▶ _What you will do_: Report every line in the data below that contains the word "nelle". Treat uppercase and lowercase letters as different.

Source data:

== Segment start ==

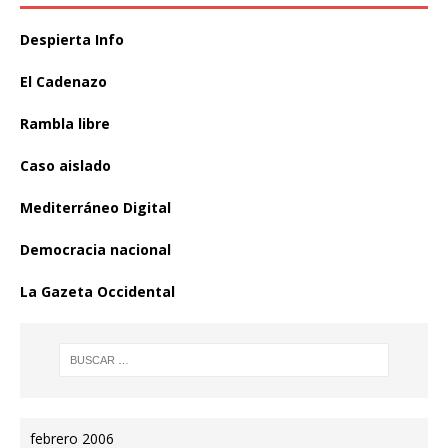
Despierta Info
El Cadenazo
Rambla libre
Caso aislado
Mediterráneo Digital
Democracia nacional
La Gazeta Occidental
febrero 2006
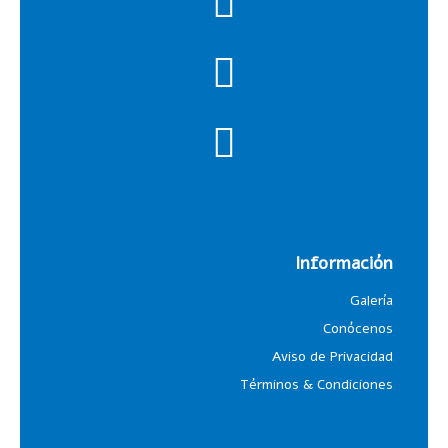
Información
Galería
Conócenos
Aviso de Privacidad
Términos & Condiciones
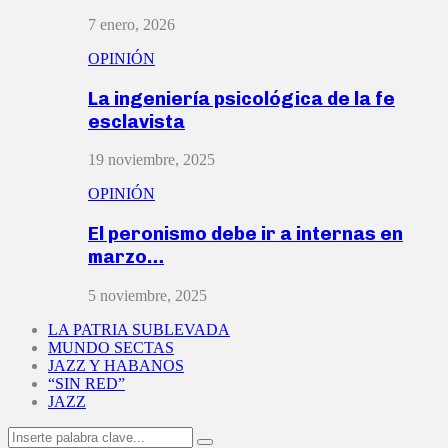
7 enero, 2026
OPINIÓN
La ingeniería psicológica de la fe
esclavista
19 noviembre, 2025
OPINIÓN
El peronismo debe ir a internas en
marzo…
5 noviembre, 2025
LA PATRIA SUBLEVADA
MUNDO SECTAS
JAZZ Y HABANOS
“SIN RED”
JAZZ
Search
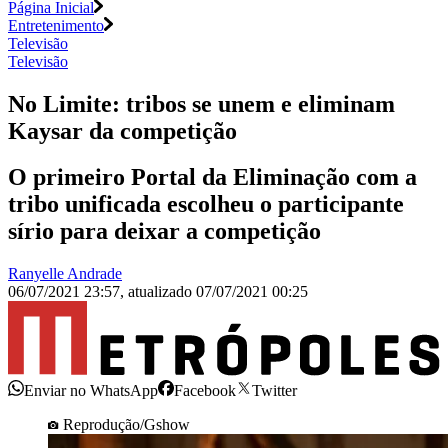
Página Inicial
Entretenimento
Televisão
Televisão
No Limite: tribos se unem e eliminam
Kaysar da competição
O primeiro Portal da Eliminação com a
tribo unificada escolheu o participante
sírio para deixar a competição
Ranyelle Andrade
06/07/2021 23:57
,
atualizado
07/07/2021 00:25
Enviar no WhatsApp
Facebook
Twitter
Reprodução/Gshow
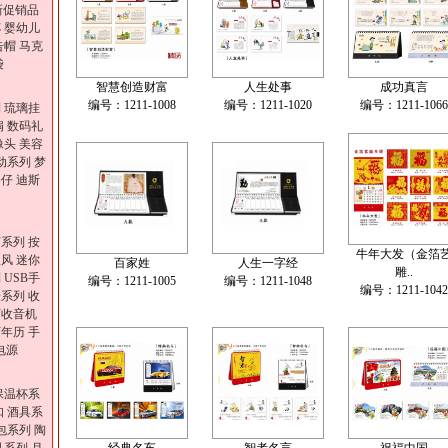
新促销品
杯
婴幼儿
告帽
马克
袋
智慧创造财富
人生处事
成功真言
编号：1211-1008
编号：1211-1020
编号：1211-1066
列
琉璃挂
扇
数码礼
像头
美容
动系列
梦
公仔
迪斯
灯系列
按
牛年大发（金箔
吹风
迷你
百家姓
人生一字经
雕..
列
USB手
编号：1211-1005
编号：1211-1048
编号：1211-1042
表系列
收
历收音机
万年历
手
电源
保温杯系
扣
酒具系
包系列
陶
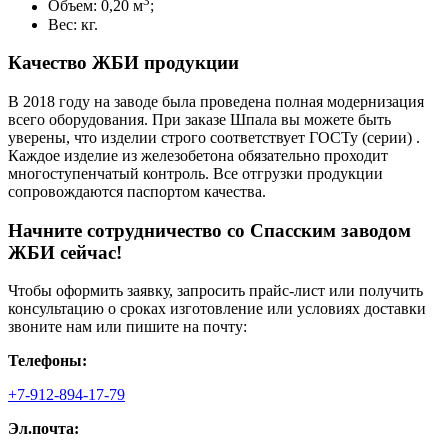
3
Объем: 0,20 м
;
Вес: кг.
Качество ЖБИ продукции
В 2018 году на заводе была проведена полная модернизация
всего оборудования. При заказе Шпала вы можете быть
уверены, что изделии строго соответствует ГОСТу (серии) .
Каждое изделие из железобетона обязательно проходит
многоступенчатый контроль. Все отгрузки продукции
сопровождаются паспортом качества.
Начните сотрудничество со Cпасским заводом
ЖБИ сейчас!
Чтобы оформить заявку, запросить прайс-лист или получить
консультацию о сроках изготовление или условиях доставки
звоните нам или пишите на почту:
Телефоны:
+7-912-894-17-79
Эл.почта:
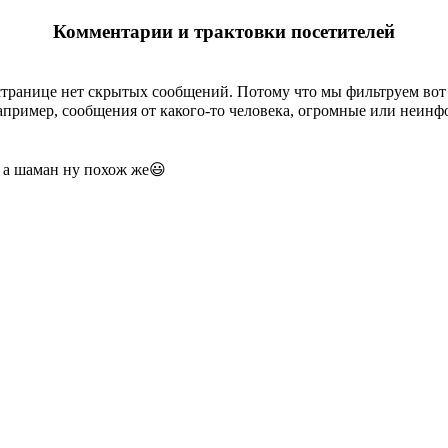
Комментарии и трактовки посетителей
странице
нет скрытых сообщений
.
Потому что мы фильтруем вот 
пример, сообщения от какого-то человека, огромные или неин
т, а шаман ну похож же😃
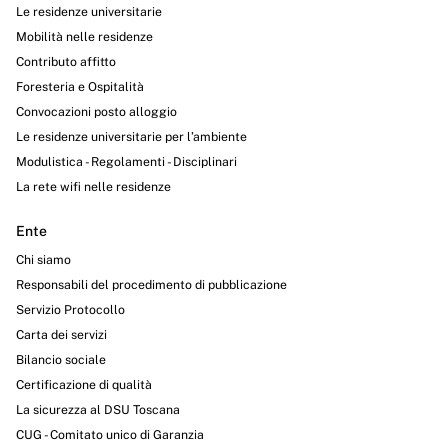
Le residenze universitarie
Mobilità nelle residenze
Contributo affitto
Foresteria e Ospitalità
Convocazioni posto alloggio
Le residenze universitarie per l’ambiente
Modulistica - Regolamenti - Disciplinari
La rete wifi nelle residenze
Ente
Chi siamo
Responsabili del procedimento di pubblicazione
Servizio Protocollo
Carta dei servizi
Bilancio sociale
Certificazione di qualità
La sicurezza al DSU Toscana
CUG - Comitato unico di Garanzia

== Segment end ==

▶ _Answer for the task_:
Mobilità nelle residenze
La rete wifi nelle residenze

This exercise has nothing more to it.